Baseline blood tests are essential for trial qualification. These include comprehensive measurements of PTH using specific assay methods that the trial protocol requires. Some studies may specify that intact PTH or whole PTH must be used, and the exact assay type matters because different tests can give slightly different results. Calcium levels, both total calcium and ionized (free) calcium, are measured to establish the person’s starting mineral status. Phosphorus levels must also be documented, as many trials focus on treatments that affect phosphorus balance.
Vitamin D status is another important qualification criterion. Trials may require proof that participants have low vitamin D levels, or they may require that vitamin D levels be brought to a certain range before enrollment. This helps standardize the patient population and reduces variability in how people respond to the experimental treatment.
Kidney function testing is crucial for clinical trial enrollment because the stage of chronic kidney disease affects eligibility. Trials typically specify which CKD stages are included, such as stages 3 and 4, or stage 5 for those on dialysis.[19] The eGFR value must be documented precisely, and creatinine levels must be checked to confirm kidney function meets the study requirements. Some trials exclude people with very advanced kidney disease or those who have recently received a kidney transplant.
Bone density measurements may be required for some trials, particularly those investigating treatments aimed at protecting bone health. A DXA scan provides baseline information about bone mineral density, allowing researchers to track whether the experimental therapy prevents bone loss or even improves bone strength over time.
Additional screening tests often include assessments of overall health to ensure participants can safely complete the trial. This might involve checking liver function, blood counts, and screening for other medical conditions that could interfere with the study or pose safety risks. Electrocardiograms may be performed to check heart rhythm, as mineral imbalances in secondary hyperparathyroidism can affect heart function.
Some clinical trials require imaging studies of the parathyroid glands using ultrasound or other techniques to document gland size and structure at the beginning of the study. This allows researchers to track changes over time and understand how the treatment affects the parathyroid glands themselves.

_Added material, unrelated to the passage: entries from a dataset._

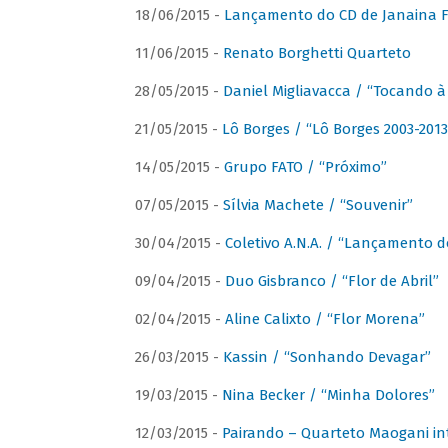
18/06/2015 -
Lançamento do CD de Janaina Fe
11/06/2015 -
Renato Borghetti Quarteto
28/05/2015 -
Daniel Migliavacca / “Tocando 
21/05/2015 -
Lô Borges / “Lô Borges 2003-2013
14/05/2015 -
Grupo FATO / “Próximo”
07/05/2015 -
Sílvia Machete / “Souvenir”
30/04/2015 -
Coletivo A.N.A. / “Lançamento d
09/04/2015 -
Duo Gisbranco / “Flor de Abril”
02/04/2015 -
Aline Calixto / “Flor Morena”
26/03/2015 -
Kassin / “Sonhando Devagar”
19/03/2015 -
Nina Becker / “Minha Dolores”
12/03/2015 -
Pairando – Quarteto Maogani in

Medical history documentation is essential for trial qualification. Researchers need detailed information about how long a person has had secondary hyperparathyroidism, what treatments they have already tried, and how well those treatments have worked. Information about complications such as bone fractures, cardiovascular problems, or severe itching must be recorded. The presence of certain complications might either make someone eligible for a particular trial or exclude them, depending on what the study is investigating.
Participants in clinical trials are typically required to be on stable medical therapy for a certain period before enrollment. This means their current treatment regimen, including medications like phosphate binders, vitamin D supplements, or calcimimetics (drugs that reduce PTH production), must be consistent for weeks or months before the trial begins. This stability helps researchers accurately measure the effects of the new treatment being studied.
Throughout the trial, participants undergo regular monitoring with repeated blood tests to track PTH, calcium, phosphorus, and vitamin D levels. These measurements happen at scheduled intervals to see how the experimental treatment is working and to watch for any safety concerns. The frequency of testing is usually much higher during a clinical trial than in routine care, which provides valuable detailed information but also requires a significant time commitment from participants.